Provided material Block Start

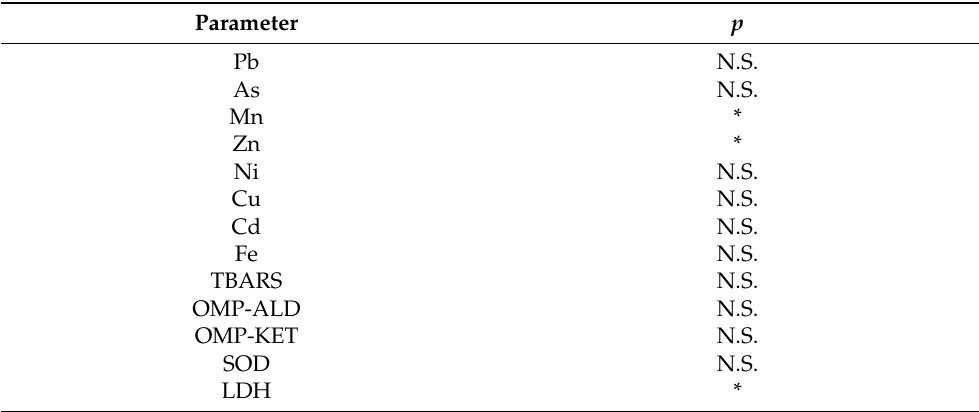
Table 6. Correlations between oxidative stress indicators and trace elements accumulation with the leukocytes count (N.S.—not significant; * p <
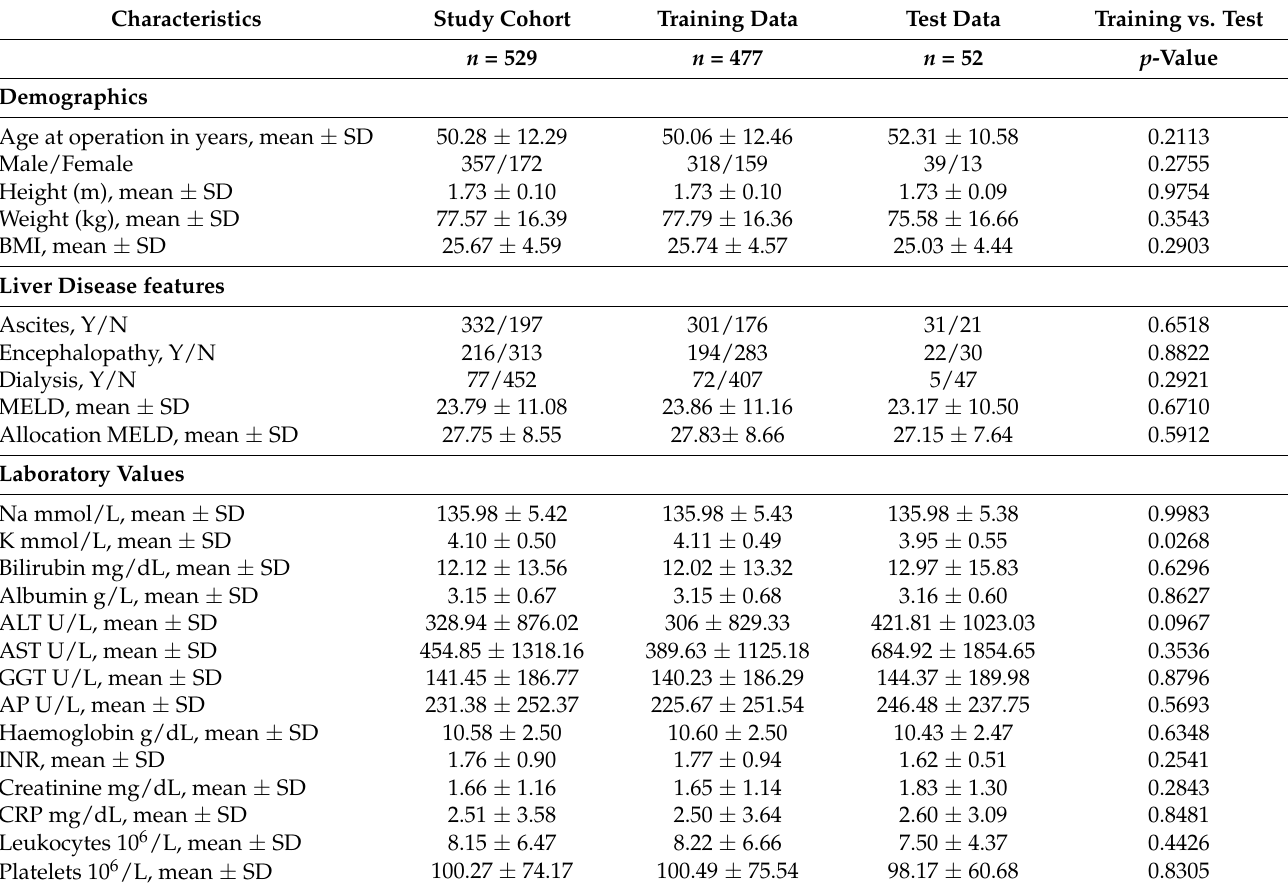
Table 1. Study data from the recipient study cohort before transplantation. Training and test data are compared.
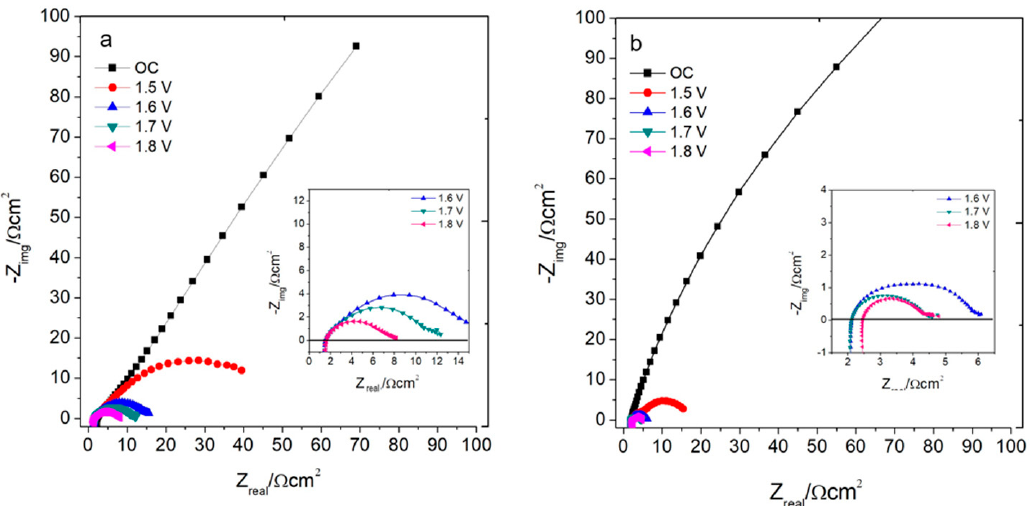
Figure 9. Electrochemical impedances spectra of ( a ) IrO2 / ATO and ( b ) Ir-Sn-Sb-O.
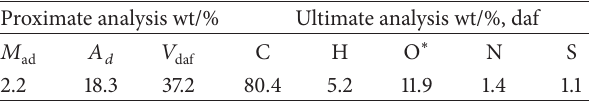
Table 1: Proximate and ultimate analysis of PS coal. Proximate analysis wt/% Ultimate analysis wt/%, daf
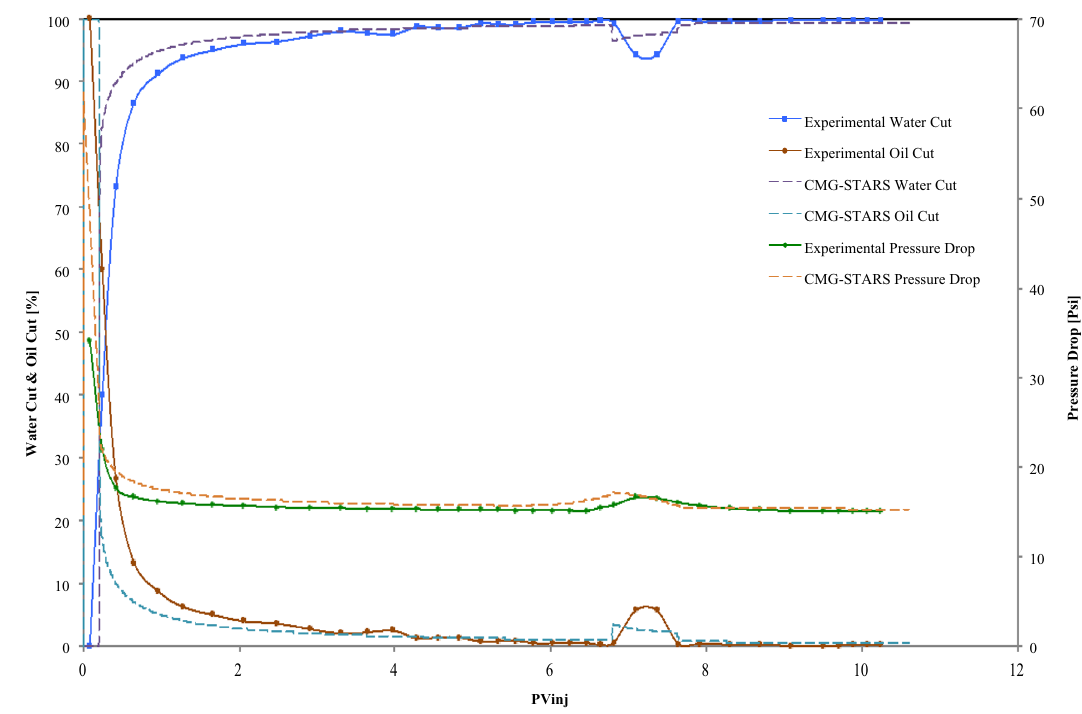
Fig. 13 History matching of the experimental and simulation water cut, oil cut, and pressure drop for Alkaline (0.7 wt% Na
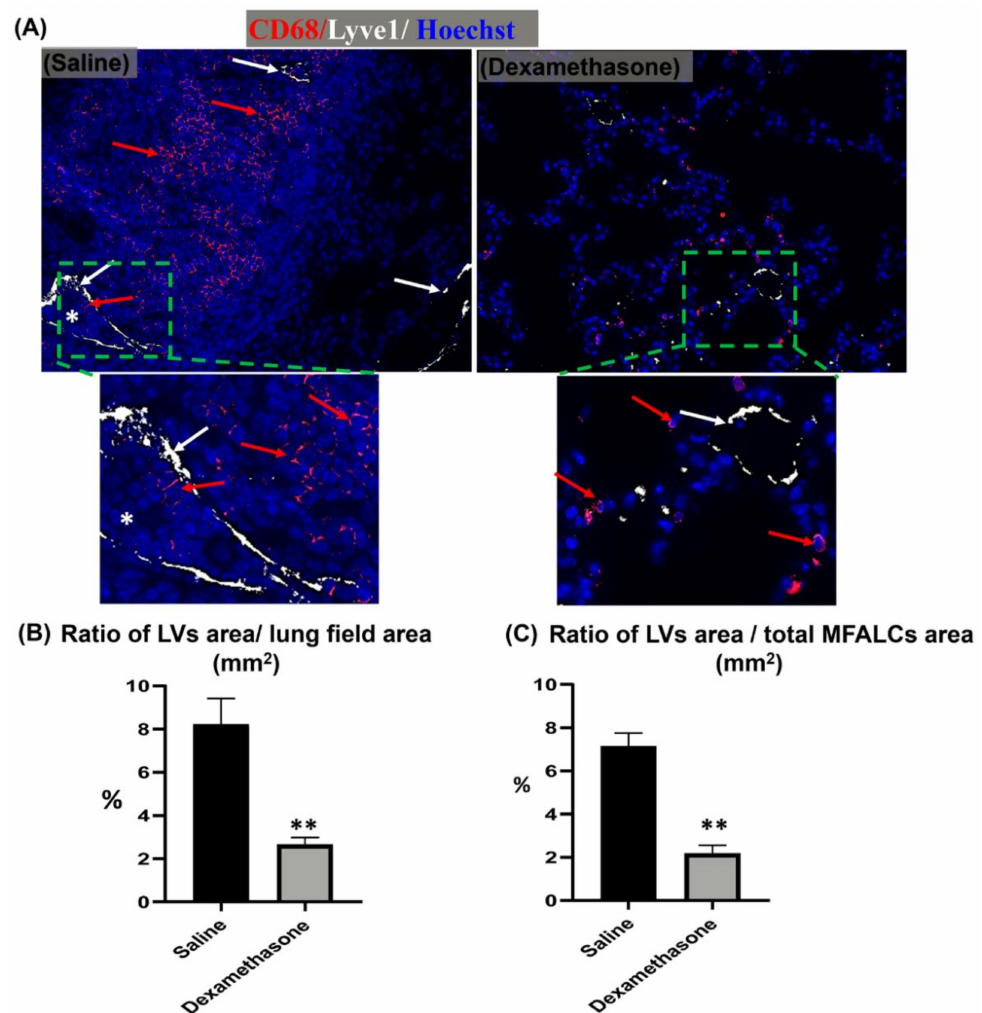
Figure 5. Analysis of the effect of dexamethasone on the degree of the development of lymphatic vessels (LVs) in the lungs and mediastinal fat associated-lymphoid clusters (MFALCs) in female Lpr mice. ( A ) Representative images of the dual immunofluorescent stained lung section with anti- CD68 + macrophages (red) and anti- LYVE-1 (white) antibodies. Notice CD68 + macrophages (red arrows), LYVE-1 + LVs (white arrows), and engorged LVs with immune cells (*). ( B , C ) Representative graphs showing the percentages of LYVE-1 + LV relative area ratios in the immunohistochemical-stained lungs ( B ) and MFALCs ( C ) tissue sections. Highly significant values (**) were observed between the saline and dexamethasone groups ( p values < 0.01), where n = 5 in each experimental group. Analysis was conducted using the Mann–Whitney U test. Data are presented as mean values ±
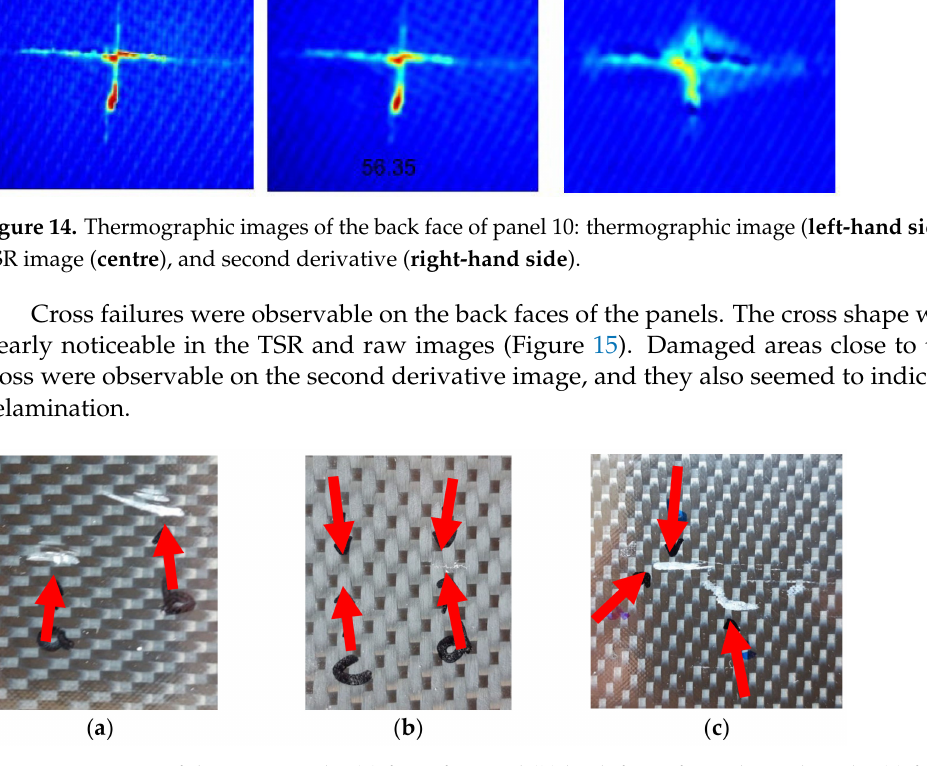
Figure 15. Images of damages on the ( a ) front face and ( b ) back face of panel 1 and on the ( c ) front face of panel 3.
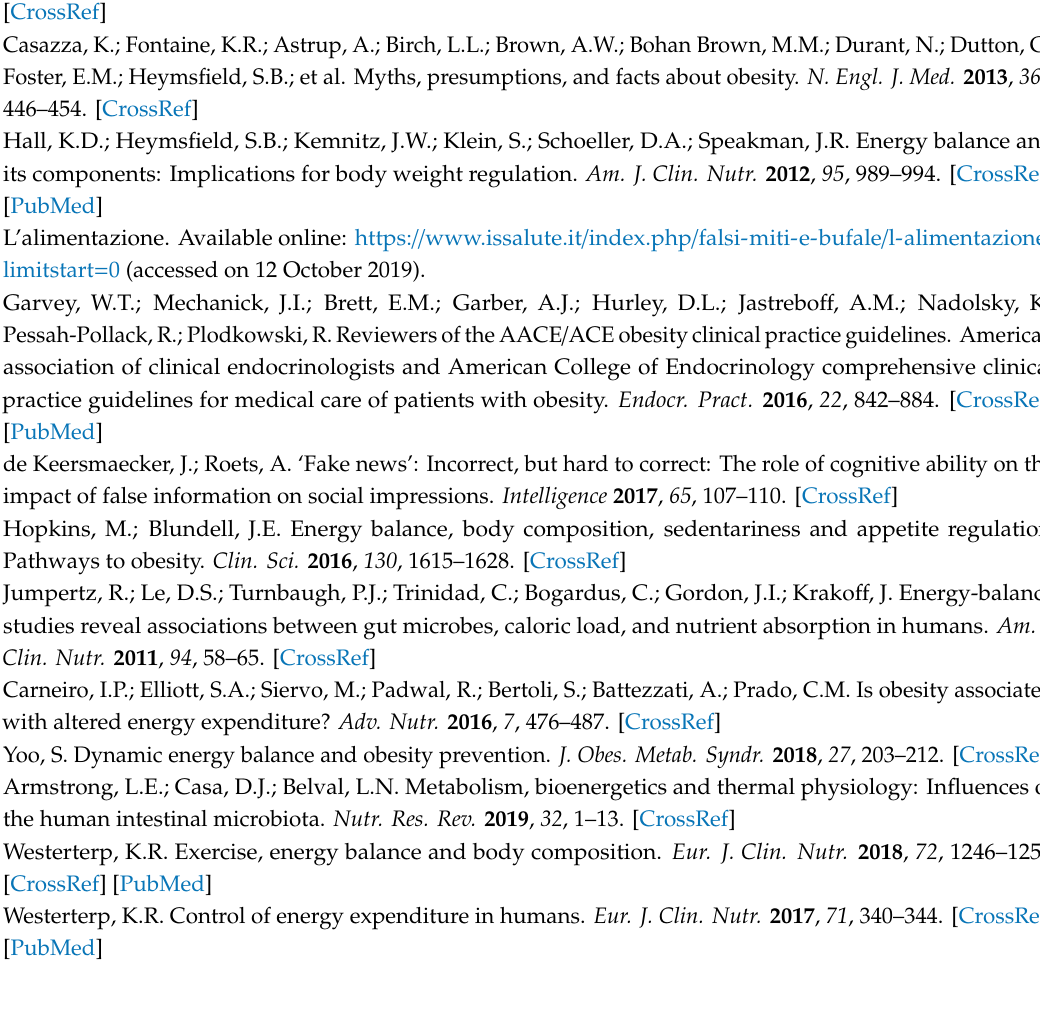
Table S1: E ff ects on energy expenditure and hypothesized mechanisms to induce weight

Provided material Block End

Activity. Transcribe the whole of the data exactly, minus any pictures.

Answer to this problem.
Table 6. Correlations between oxidative stress indicators and trace elements accumulation with the leukocytes count (N.S.—not significant; * p <
Table 1. Study data from the recipient study cohort before transplantation. Training and test data are compared.
Figure 9. Electrochemical impedances spectra of ( a ) IrO2 / ATO and ( b ) Ir-Sn-Sb-O.
Table 1: Proximate and ultimate analysis of PS coal. Proximate analysis wt/% Ultimate analysis wt/%, daf
Fig. 13 History matching of the experimental and simulation water cut, oil cut, and pressure drop for Alkaline (0.7 wt% Na
Figure 5. Analysis of the effect of dexamethasone on the degree of the development of lymphatic vessels (LVs) in the lungs and mediastinal fat associated-lymphoid clusters (MFALCs) in female Lpr mice. ( A ) Representative images of the dual immunofluorescent stained lung section with anti- CD68 + macrophages (red) and anti- LYVE-1 (white) antibodies. Notice CD68 + macrophages (red arrows), LYVE-1 + LVs (white arrows), and engorged LVs with immune cells (*). ( B , C ) Representative graphs showing the percentages of LYVE-1 + LV relative area ratios in the immunohistochemical-stained lungs ( B ) and MFALCs ( C ) tissue sections. Highly significant values (**) were observed between the saline and dexamethasone groups ( p values < 0.01), where n = 5 in each experimental group. Analysis was conducted using the Mann–Whitney U test. Data are presented as mean values ±
Figure 15. Images of damages on the ( a ) front face and ( b ) back face of panel 1 and on the ( c ) front face of panel 3.
Table S1: E ff ects on energy expenditure and hypothesized mechanisms to induce weight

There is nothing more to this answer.